TASK BRIEF.
Please retype the listing below, matching every line exactly.

MATERIAL FOR THIS TASK.
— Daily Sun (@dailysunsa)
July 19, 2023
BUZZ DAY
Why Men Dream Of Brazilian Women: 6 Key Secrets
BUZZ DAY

RESULT OF THIS TASK.
— Daily Sun (@dailysunsa)
July 19, 2023
BUZZ DAY
Why Men Dream Of Brazilian Women: 6 Key Secrets
BUZZ DAY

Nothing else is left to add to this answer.